(Stored data entries)
%%

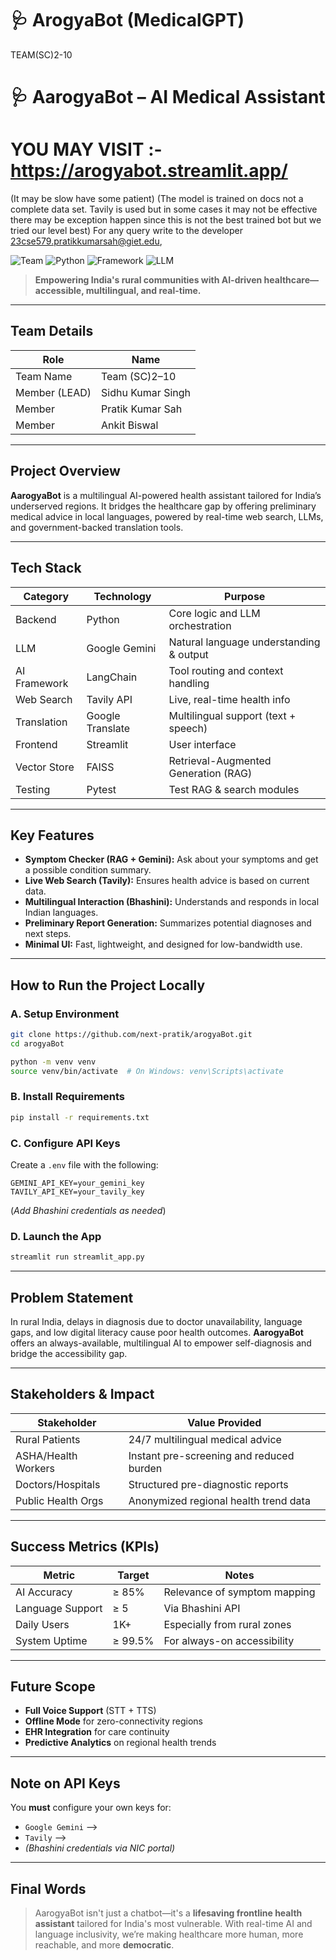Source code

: # 🩺 ArogyaBot (MedicalGPT)

TEAM(SC)2-10 
# 🩺 AarogyaBot – AI Medical Assistant

# YOU MAY VISIT :- https://arogyabot.streamlit.app/
(It may be slow have some patient)
(The model is trained on docs not a complete data set. Tavily is used but in some cases it may not be effective there may be exception happen since this is not the best trained bot but we tried our level best)
For any query write to the developer 23cse579.pratikkumarsah@giet.edu,

![Team](https://img.shields.io/badge/Team-Team(SC)2--10-green.svg)
![Python](https://img.shields.io/badge/Python-3.8+-blue.svg)
![Framework](https://img.shields.io/badge/Framework-Streamlit-red.svg)
![LLM](https://img.shields.io/badge/LLM-Gemini-purple.svg)

> **Empowering India's rural communities with AI-driven healthcare—accessible, multilingual, and real-time.**

---

##  Team Details

| Role         | Name              |
|--------------|-------------------|
| Team Name    | Team (SC)2–10     |
| Member (LEAD)| Sidhu Kumar Singh |
| Member       | Pratik Kumar Sah  |
| Member       | Ankit Biswal      |

---

## Project Overview

**AarogyaBot** is a multilingual AI-powered health assistant tailored for India’s underserved regions. It bridges the healthcare gap by offering preliminary medical advice in local languages, powered by real-time web search, LLMs, and government-backed translation tools.

---

## Tech Stack

| Category       | Technology       | Purpose                                 |
|----------------|------------------|-----------------------------------------|
| Backend        | Python           | Core logic and LLM orchestration        |
| LLM            | Google Gemini    | Natural language understanding & output |
| AI Framework   | LangChain        | Tool routing and context handling       |
| Web Search     | Tavily API       | Live, real-time health info             |
| Translation    | Google Translate | Multilingual support (text + speech)    |
| Frontend       | Streamlit        | User interface                          |
| Vector Store   | FAISS            | Retrieval-Augmented Generation (RAG)    |
| Testing        | Pytest           | Test RAG & search modules               |

---

##  Key Features

-  **Symptom Checker (RAG + Gemini):** Ask about your symptoms and get a possible condition summary.
-  **Live Web Search (Tavily):** Ensures health advice is based on current data.
-  **Multilingual Interaction (Bhashini):** Understands and responds in local Indian languages.
-  **Preliminary Report Generation:** Summarizes potential diagnoses and next steps.
-  **Minimal UI:** Fast, lightweight, and designed for low-bandwidth use.

---

##  How to Run the Project Locally

### A. Setup Environment

```bash
git clone https://github.com/next-pratik/arogyaBot.git
cd arogyaBot

python -m venv venv
source venv/bin/activate  # On Windows: venv\Scripts\activate
```

### B. Install Requirements

```bash
pip install -r requirements.txt
```

### C. Configure API Keys

Create a `.env` file with the following:

```env
GEMINI_API_KEY=your_gemini_key
TAVILY_API_KEY=your_tavily_key
```

(*Add Bhashini credentials as needed*)

### D. Launch the App

```bash
streamlit run streamlit_app.py
```

---

## Problem Statement

In rural India, delays in diagnosis due to doctor unavailability, language gaps, and low digital literacy cause poor health outcomes. **AarogyaBot** offers an always-available, multilingual AI to empower self-diagnosis and bridge the accessibility gap.

---

## Stakeholders & Impact

| Stakeholder        | Value Provided                                     |
|--------------------|----------------------------------------------------|
| Rural Patients     | 24/7 multilingual medical advice                   |
| ASHA/Health Workers| Instant pre-screening and reduced burden          |
| Doctors/Hospitals  | Structured pre-diagnostic reports                  |
| Public Health Orgs | Anonymized regional health trend data              |

---

## Success Metrics (KPIs)

| Metric            | Target      | Notes                                       |
|-------------------|-------------|---------------------------------------------|
| AI Accuracy       | ≥ 85%       | Relevance of symptom mapping                |
| Language Support  | ≥ 5         | Via Bhashini API                            |
| Daily Users       | 1K+         | Especially from rural zones                 |
| System Uptime     | ≥ 99.5%     | For always-on accessibility                 |

---

## Future Scope

- **Full Voice Support** (STT + TTS)
- **Offline Mode** for zero-connectivity regions
- **EHR Integration** for care continuity
- **Predictive Analytics** on regional health trends

---

## Note on API Keys

You **must** configure your own keys for:

- `Google Gemini` -->
- `Tavily` -->
- *(Bhashini credentials via NIC portal)*

---

## Final Words

> AarogyaBot isn't just a chatbot—it's a **lifesaving frontline health assistant** tailored for India's most vulnerable. With real-time AI and language inclusivity, we’re making healthcare more human, more reachable, and more **democratic**.

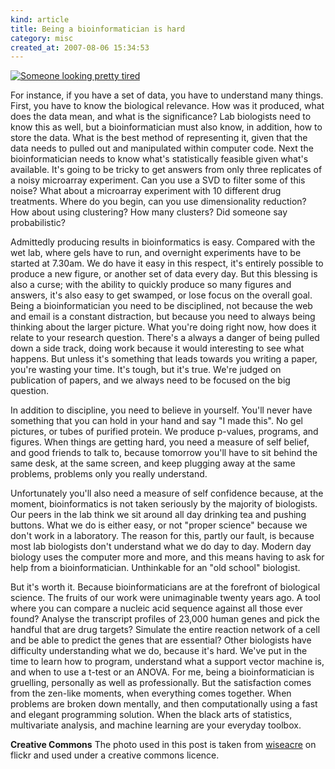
 ```yaml
--- 
kind: article
title: Being a bioinformatician is hard
category: misc
created_at: 2007-08-06 15:34:53
---
```

<a href="http://www.flickr.com/photos/wiseacre/106578277/"><img src="http://www.bioinformaticszen.com/wp-content/uploads/2007/08/depressed.jpg" alt="Someone looking pretty tired" /></a>

For instance, if you have a set of data, you have to understand many things. First, you have to know the biological relevance. How was it produced, what does the data mean, and what is the significance? Lab biologists need to know this as well, but a bioinformatician must also know, in addition, how to store the data. What is the best method of representing it, given that the data needs to pulled out and manipulated within computer code. Next the bioinformatician needs to know what's statistically feasible given what's available. It's going to be tricky to get answers from only three replicates of a noisy microarray experiment. Can you use a SVD to filter some of this noise? What about a microarray experiment with 10 different drug treatments. Where do you begin, can you use dimensionality reduction? How about using clustering? How many clusters? Did someone say probabilistic?

<!--more-->

Admittedly producing results in bioinformatics is easy. Compared with the wet lab, where gels have to run, and overnight experiments have to be started at 7.30am. We do have it easy in this respect, it's entirely possible to produce a new figure, or another set of data every day. But this blessing is also a curse; with the ability to quickly produce so many figures and answers, it's also easy to get swamped, or lose focus on the overall goal. Being a bioinformatician you need to be disciplined, not because the web and email is a constant distraction, but because you need to always being thinking about the larger picture. What you're doing right now, how does it relate to your research question. There's a always a danger of being pulled down a side track, doing work because it would interesting to see what happens. But unless it's something that leads towards you writing a paper, you're wasting your time. It's tough, but it's true. We're judged on publication of papers, and we always need to be focused on the big question.

In addition to discipline, you need to believe in yourself. You'll never have something that you can hold in your hand and say "I made this". No gel pictures, or tubes of purified protein. We produce p-values, programs, and figures. When things are getting hard, you need a measure of self belief, and good friends to talk to, because tomorrow you'll have to sit behind the same desk, at the same screen, and keep plugging away at the same problems, problems only you really understand.

Unfortunately you'll also need a measure of self confidence because, at the moment, bioinformatics is not taken seriously by the majority of biologists. Our peers in the lab think we sit around all day drinking tea and pushing buttons. What we do is either easy, or not "proper science" because we don't work in a laboratory. The reason for this, partly our fault, is because most lab biologists don't understand what we do day to day. Modern day biology uses the computer more and more, and this means having to ask for help from a bioinformatician. Unthinkable for an "old school" biologist.

But it's worth it. Because bioinformaticians are at the forefront of biological science. The fruits of our work were unimaginable twenty years ago. A tool where you can compare a nucleic acid sequence against all those ever found? Analyse the transcript profiles of 23,000 human genes and pick the handful that are drug targets? Simulate the entire reaction network of a cell and be able to predict the genes that are essential? Other biologists have difficulty understanding what we do, because it's hard. We've put in the time to learn how to program, understand what a support vector machine is, and when to use a t-test or an ANOVA. For me, being a bioinformatician is gruelling, personally as well as professionally. But the satisfaction comes from the zen-like moments, when everything comes together. When problems are broken down mentally, and then computationally using a fast and elegant programming solution. When the black arts of statistics, multivariate analysis, and machine learning are your everyday toolbox.

<strong>Creative Commons</strong>
The photo used in this post is taken from <a href="http://www.flickr.com/photos/wiseacre/106578277/">wiseacre</a> on flickr and used under a creative commons licence.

%%

Task prompt
Write out the data above in full and exactly, but without the pictures.

Written response
Source code

: # 🩺 ArogyaBot (MedicalGPT)

TEAM(SC)2-10 
# 🩺 AarogyaBot – AI Medical Assistant

# YOU MAY VISIT :- https://arogyabot.streamlit.app/
(It may be slow have some patient)
(The model is trained on docs not a complete data set. Tavily is used but in some cases it may not be effective there may be exception happen since this is not the best trained bot but we tried our level best)
For any query write to the developer 23cse579.pratikkumarsah@giet.edu,

![Team](https://img.shields.io/badge/Team-Team(SC)2--10-green.svg)
![Python](https://img.shields.io/badge/Python-3.8+-blue.svg)
![Framework](https://img.shields.io/badge/Framework-Streamlit-red.svg)
![LLM](https://img.shields.io/badge/LLM-Gemini-purple.svg)

> **Empowering India's rural communities with AI-driven healthcare—accessible, multilingual, and real-time.**

---

##  Team Details

| Role         | Name              |
|--------------|-------------------|
| Team Name    | Team (SC)2–10     |
| Member (LEAD)| Sidhu Kumar Singh |
| Member       | Pratik Kumar Sah  |
| Member       | Ankit Biswal      |

---

## Project Overview

**AarogyaBot** is a multilingual AI-powered health assistant tailored for India’s underserved regions. It bridges the healthcare gap by offering preliminary medical advice in local languages, powered by real-time web search, LLMs, and government-backed translation tools.

---

## Tech Stack

| Category       | Technology       | Purpose                                 |
|----------------|------------------|-----------------------------------------|
| Backend        | Python           | Core logic and LLM orchestration        |
| LLM            | Google Gemini    | Natural language understanding & output |
| AI Framework   | LangChain        | Tool routing and context handling       |
| Web Search     | Tavily API       | Live, real-time health info             |
| Translation    | Google Translate | Multilingual support (text + speech)    |
| Frontend       | Streamlit        | User interface                          |
| Vector Store   | FAISS            | Retrieval-Augmented Generation (RAG)    |
| Testing        | Pytest           | Test RAG & search modules               |

---

##  Key Features

-  **Symptom Checker (RAG + Gemini):** Ask about your symptoms and get a possible condition summary.
-  **Live Web Search (Tavily):** Ensures health advice is based on current data.
-  **Multilingual Interaction (Bhashini):** Understands and responds in local Indian languages.
-  **Preliminary Report Generation:** Summarizes potential diagnoses and next steps.
-  **Minimal UI:** Fast, lightweight, and designed for low-bandwidth use.

---

##  How to Run the Project Locally

### A. Setup Environment

```bash
git clone https://github.com/next-pratik/arogyaBot.git
cd arogyaBot

python -m venv venv
source venv/bin/activate  # On Windows: venv\Scripts\activate
```

### B. Install Requirements

```bash
pip install -r requirements.txt
```

### C. Configure API Keys

Create a `.env` file with the following:

```env
GEMINI_API_KEY=your_gemini_key
TAVILY_API_KEY=your_tavily_key
```

(*Add Bhashini credentials as needed*)

### D. Launch the App

```bash
streamlit run streamlit_app.py
```

---

## Problem Statement

In rural India, delays in diagnosis due to doctor unavailability, language gaps, and low digital literacy cause poor health outcomes. **AarogyaBot** offers an always-available, multilingual AI to empower self-diagnosis and bridge the accessibility gap.

---

## Stakeholders & Impact

| Stakeholder        | Value Provided                                     |
|--------------------|----------------------------------------------------|
| Rural Patients     | 24/7 multilingual medical advice                   |
| ASHA/Health Workers| Instant pre-screening and reduced burden          |
| Doctors/Hospitals  | Structured pre-diagnostic reports                  |
| Public Health Orgs | Anonymized regional health trend data              |

---

## Success Metrics (KPIs)

| Metric            | Target      | Notes                                       |
|-------------------|-------------|---------------------------------------------|
| AI Accuracy       | ≥ 85%       | Relevance of symptom mapping                |
| Language Support  | ≥ 5         | Via Bhashini API                            |
| Daily Users       | 1K+         | Especially from rural zones                 |
| System Uptime     | ≥ 99.5%     | For always-on accessibility                 |

---

## Future Scope

- **Full Voice Support** (STT + TTS)
- **Offline Mode** for zero-connectivity regions
- **EHR Integration** for care continuity
- **Predictive Analytics** on regional health trends

---

## Note on API Keys

You **must** configure your own keys for:

- `Google Gemini` -->
- `Tavily` -->
- *(Bhashini credentials via NIC portal)*

---

## Final Words

> AarogyaBot isn't just a chatbot—it's a **lifesaving frontline health assistant** tailored for India's most vulnerable. With real-time AI and language inclusivity, we’re making healthcare more human, more reachable, and more **democratic**.

 ```yaml
--- 
kind: article
title: Being a bioinformatician is hard
category: misc
created_at: 2007-08-06 15:34:53
---
```

<a href="http://www.flickr.com/photos/wiseacre/106578277/"><img src="http://www.bioinformaticszen.com/wp-content/uploads/2007/08/depressed.jpg" alt="Someone looking pretty tired" /></a>

For instance, if you have a set of data, you have to understand many things. First, you have to know the biological relevance. How was it produced, what does the data mean, and what is the significance? Lab biologists need to know this as well, but a bioinformatician must also know, in addition, how to store the data. What is the best method of representing it, given that the data needs to pulled out and manipulated within computer code. Next the bioinformatician needs to know what's statistically feasible given what's available. It's going to be tricky to get answers from only three replicates of a noisy microarray experiment. Can you use a SVD to filter some of this noise? What about a microarray experiment with 10 different drug treatments. Where do you begin, can you use dimensionality reduction? How about using clustering? How many clusters? Did someone say probabilistic?

<!--more-->

Admittedly producing results in bioinformatics is easy. Compared with the wet lab, where gels have to run, and overnight experiments have to be started at 7.30am. We do have it easy in this respect, it's entirely possible to produce a new figure, or another set of data every day. But this blessing is also a curse; with the ability to quickly produce so many figures and answers, it's also easy to get swamped, or lose focus on the overall goal. Being a bioinformatician you need to be disciplined, not because the web and email is a constant distraction, but because you need to always being thinking about the larger picture. What you're doing right now, how does it relate to your research question. There's a always a danger of being pulled down a side track, doing work because it would interesting to see what happens. But unless it's something that leads towards you writing a paper, you're wasting your time. It's tough, but it's true. We're judged on publication of papers, and we always need to be focused on the big question.

In addition to discipline, you need to believe in yourself. You'll never have something that you can hold in your hand and say "I made this". No gel pictures, or tubes of purified protein. We produce p-values, programs, and figures. When things are getting hard, you need a measure of self belief, and good friends to talk to, because tomorrow you'll have to sit behind the same desk, at the same screen, and keep plugging away at the same problems, problems only you really understand.

Unfortunately you'll also need a measure of self confidence because, at the moment, bioinformatics is not taken seriously by the majority of biologists. Our peers in the lab think we sit around all day drinking tea and pushing buttons. What we do is either easy, or not "proper science" because we don't work in a laboratory. The reason for this, partly our fault, is because most lab biologists don't understand what we do day to day. Modern day biology uses the computer more and more, and this means having to ask for help from a bioinformatician. Unthinkable for an "old school" biologist.

But it's worth it. Because bioinformaticians are at the forefront of biological science. The fruits of our work were unimaginable twenty years ago. A tool where you can compare a nucleic acid sequence against all those ever found? Analyse the transcript profiles of 23,000 human genes and pick the handful that are drug targets? Simulate the entire reaction network of a cell and be able to predict the genes that are essential? Other biologists have difficulty understanding what we do, because it's hard. We've put in the time to learn how to program, understand what a support vector machine is, and when to use a t-test or an ANOVA. For me, being a bioinformatician is gruelling, personally as well as professionally. But the satisfaction comes from the zen-like moments, when everything comes together. When problems are broken down mentally, and then computationally using a fast and elegant programming solution. When the black arts of statistics, multivariate analysis, and machine learning are your everyday toolbox.

<strong>Creative Commons</strong>
The photo used in this post is taken from <a href="http://www.flickr.com/photos/wiseacre/106578277/">wiseacre</a> on flickr and used under a creative commons licence.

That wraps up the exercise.